Son regard était à la fois sauvage et doux. Lea Massari, la troublante Anna de L’avventura de Michelangelo Antonioni vient de nous quitter, le 23 juin. Elle vivait à Rome et elle aurait dû fêter 92e anniversaire quelques jours plus tard. Au début de sa carrière, elle prêta ses traits de Diane chasseresse aux plus grands cinéastes italiens. Puis le cinéma français à son tour, inspiré par Claude Sautet qui la choisit au côté de Romy Schneider et Michel Piccoli dans Les Choses de la vie, emploiera ses talents. En 1979, elle reçut sa plus prestigieuse récompense, le Ruban d’argent dans un second rôle dans Le Christ s’est arrêté à Eboli.
Anna Maria Massatani voit le jour à Rome le 30 juin 1933. Elle ne passe pas son enfance en Italie sous l’ère mussolinienne. Elle suit ses parents en Espagne, en France et en Suisse. Après la guerre, elle s’intéresse d’abord à l’architecture. Puis très vite ses yeux et sa démarche indolente de féline sont remarqués par les photographes et les réalisateurs. En 1954, - elle n’a que 21 ans -, Mario Monicelli lui confie le personnage d’Agnese dans Du sang dans le soleil. son destin d’actrice commence. Elle choisit un prénom de scène, Lea, en souvenir de Leo, son premier amour disparu tragiquement, juste avant leur mariage.

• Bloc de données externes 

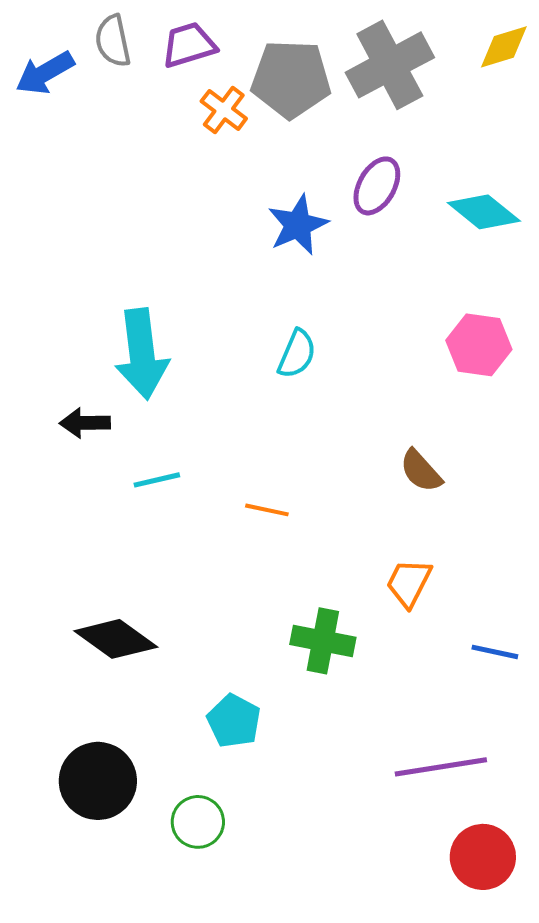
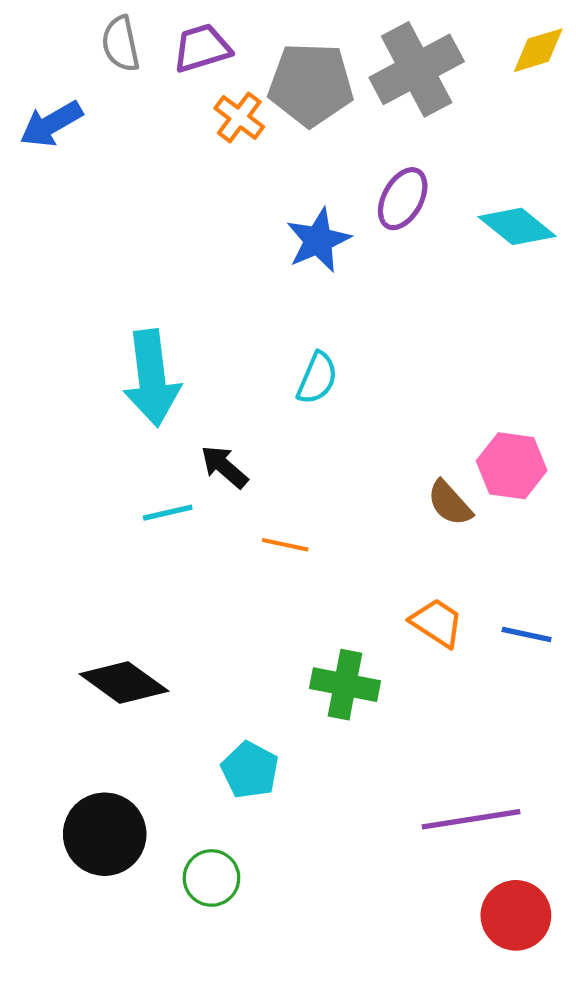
blue arrow: (45, 73) -> (51, 124), moved
pink hexagon: (479, 345) -> (512, 466), moved
black arrow: (85, 423) -> (224, 467), moved, turned 42
orange trapezoid: (409, 583) -> (437, 623), turned 96
blue line: (495, 652) -> (527, 634), moved

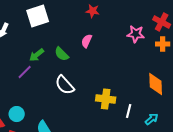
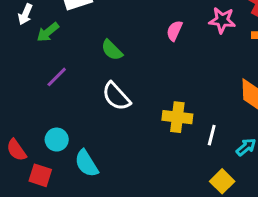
pink semicircle: (87, 41) -> (174, 31), moved
green arrow: (37, 55) -> (48, 32), moved
cyan circle: (17, 114) -> (57, 140), moved

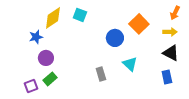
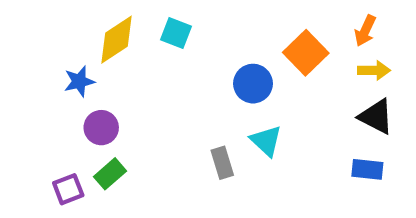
orange arrow: (175, 13) -> (365, 31), moved
cyan triangle: (130, 64) -> (266, 141), moved
blue rectangle: (167, 77) -> (367, 169), turned -72

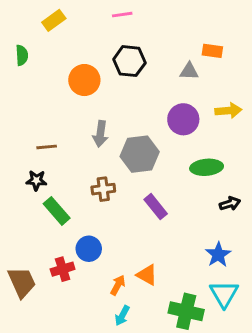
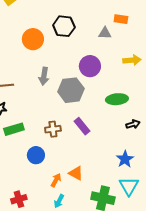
purple circle: (183, 119) -> (90, 66), moved
brown cross: (103, 189) -> (53, 129), moved
green rectangle: (57, 211) -> (14, 129), turned -66
red cross: (63, 269) -> (19, 199), moved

À lire aussi Disparition d'Antonioni, le cinéaste de l'amour impossible
En 1960, Michelangelo Antonioni lui demande de jouer Anna dans L’avventura. Son personnage est mystérieux. Anna est passionnée, amoureuse. L’histoire racontera sa disparition et la quête de son amant et de son amie, joués par Gabriele Ferzetti et Monica Vitti, pour la retrouver. Après ce film, considéré par la critique comme un chef-d’œuvre, Lea Massari travaille durant dix ans avec la crème de la crème du 7e art transalpin, alors à son apogée. Mauro Bolognini l’associe à Jean Sorel dans Ça s’est passé à Rome (1960), Dino Risi lui fait partager l’affiche avec Alberto Sordi dans la comédie italienne Une vie difficile, l’année suivante.
À lire aussi Jean Sorel, le bel amoureux
Le premier cinéaste français à la choisir est Alain Cavalier qui la choisit pour jouer au côté d’Alain Delon dans l’Insoumis. Mais c’est bien sûr Claude Sautet qui, d’une certaine manière, deviendra son mentor, en France. Dans Les Choses de la vie, l’actrice italienne devient Catherine, l’épouse de Michel Piccoli (Pierre), qui vit une histoire d’amour avec Romy Schneider (Hélène). C’est une histoire dramatique de couple... à trois. Le film sera le symbole des années 70 et d’une nouvelle façon de comprendre l’amour. Lea Massari, et ses compositions tout en nuances, appartient désormais à l’histoire du cinéma hexagonal. Elle tournera plus vingt fois en France sous la direction notamment de Claude Pinoteau ( Le Silencieux, 1973), de Henri Verneuil (Peur sur la ville, 1975), Jacques Rouffio ( Violette et François, 1977).
C’est en Italie qu’elle finira par obtenir en 1979 la plus belle des reconnaissances de sa carrière. On la retrouve dans Le Christ s’est arrêté à Eboli, sous la direction de Francesco Rosi. Ce film inspiré du roman de Carlo Levi, narre l’exil forcé d’un intellectuel antifasciste en 1935 dans le sud de l’Italie. Gian Maria Volonté le campe. Lea Massari joue son épouse. Dans cette tragédie, elle est troublante de justesse. La critique de l’autre côté des alpes ne s’y trompera pas en lui donnant un prestigieux Ruban d’argent. Son talent le méritait bien.